Mortuary attendants at the Ebonyi state University Teaching Hospital, Nigeria, have joined an indefinite strike of doctors and nurses. 

The strike started in response to the sacking of 14 doctors and 18 nurses, and the state governor’s refusal to pay the new Consolidated Tertiary Institutions Salary Scheme (CONTISS).

The Medical and Health Workers’ Union (MHWU) insists that there is a firm agreement with the employers for salaries based on the consolidated salary scale to begin in January 2009. The union states that the sacking of the hospital workers is “in contravention of the provision of the Nigerian Labour Law 2005.”

In Imo state, Nigeria, health institutions have also been shut down by indefinite strike action by state health workers. Leaflets issued by the unions involved in the action pointed out that the strike was provoked by the “failure of the state government to assent to the agreements reached on December 9, 2008, by the enlarged negotiating team set up by Governor Ikedi Ohakim.”

Vanguard printed a list of the grievance of the strikers, which include “non-implementation of the consolidated health workers salary in line with the NDDC states, non-restoration of call duty, shift duty and rural posting allowances to health workers in the local government areas.

“Others are the demand on government to stop the delay in releasing the 2008 promotion; implementation of the 22 percent salary increase to health workers as approved by the Federal Government since 2001; improvement of the poor infrastructure and inadequate equipment in government hospitals, and lack of current reference materials in state owned hospitals.”

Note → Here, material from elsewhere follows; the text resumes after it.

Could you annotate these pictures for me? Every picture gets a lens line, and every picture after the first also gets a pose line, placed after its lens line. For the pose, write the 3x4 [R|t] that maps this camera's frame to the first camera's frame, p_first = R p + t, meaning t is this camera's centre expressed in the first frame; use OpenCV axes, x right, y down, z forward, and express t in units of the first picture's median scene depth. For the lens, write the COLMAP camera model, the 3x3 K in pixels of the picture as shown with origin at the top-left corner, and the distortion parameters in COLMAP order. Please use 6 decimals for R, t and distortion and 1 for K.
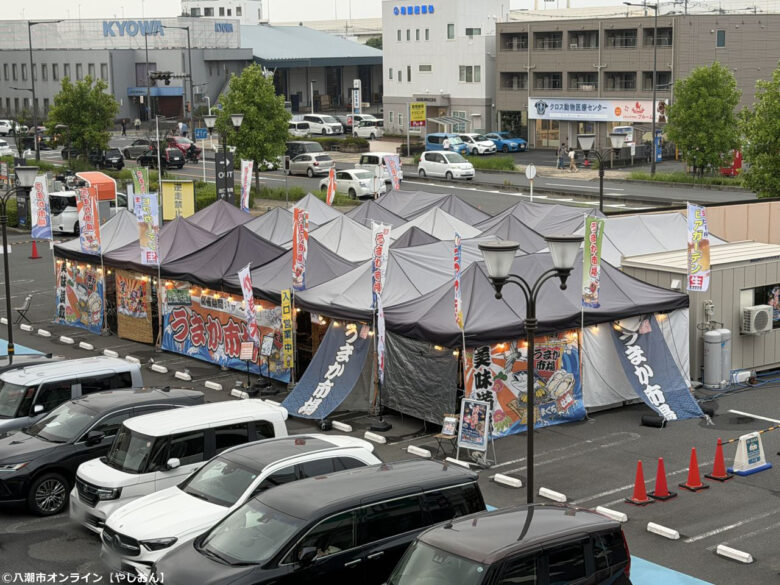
lens RADIAL K [[1478.4, 0, 390.3], [0, 1478.4, 293.0], [0, 0, 1]] dist [0.061377, 0.000000]
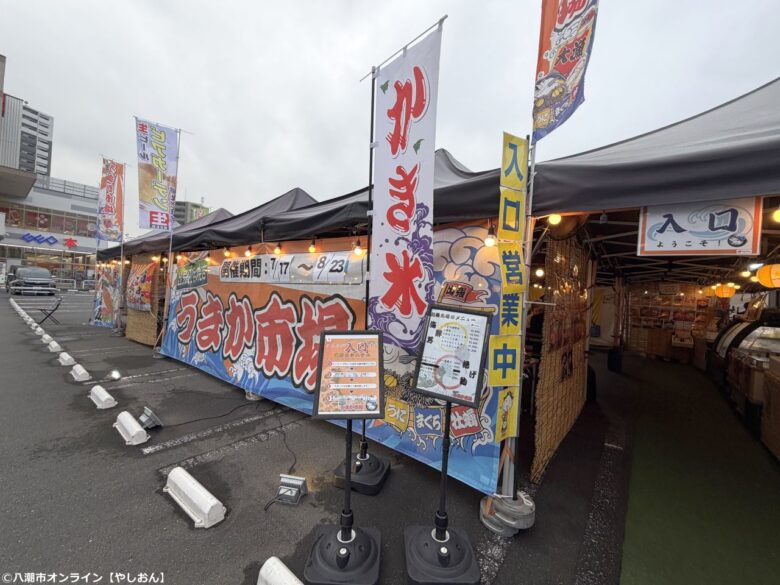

Nigerian tanker-drivers’ strike called off

An all-out strike of Nigerian petrol-tanker drivers was suspended on April 20 after four days. The chairman of the National Union of Petrol and Natural Gas workers (NUPENG) at Orile-Iganmu Terminal, Patrick Onwubuke, told USANext that the action was linked to a clash between tanker drivers and officials of the Lagos State Traffic Management Authority (LSTMA), “coupled with the shooting of a tanker driver by a naval officer at MRS fuel depot at Tin Can, Apapa, on Friday”. 

Onwubuke explained the problems faced by drivers: “A vehicle can break down anywhere; it may not be the fault of the driver but these LASTMA guys come and tow the vehicle without listening to reason. NUPENG has been complaining bitterly over this.” 

He added that the punishment meted out to them is not commensurate with their offence. “How can you tell a tanker driver to pay N250,000 ($US1,702)?”

Twenty-seven tankers were impounded by LASTMA during the action. The Nigerian National Petroleum Corporation had to pay out a N2.7million ($US18,336) fine to secure the release of the vehicles so that petrol deliveries could be resumed.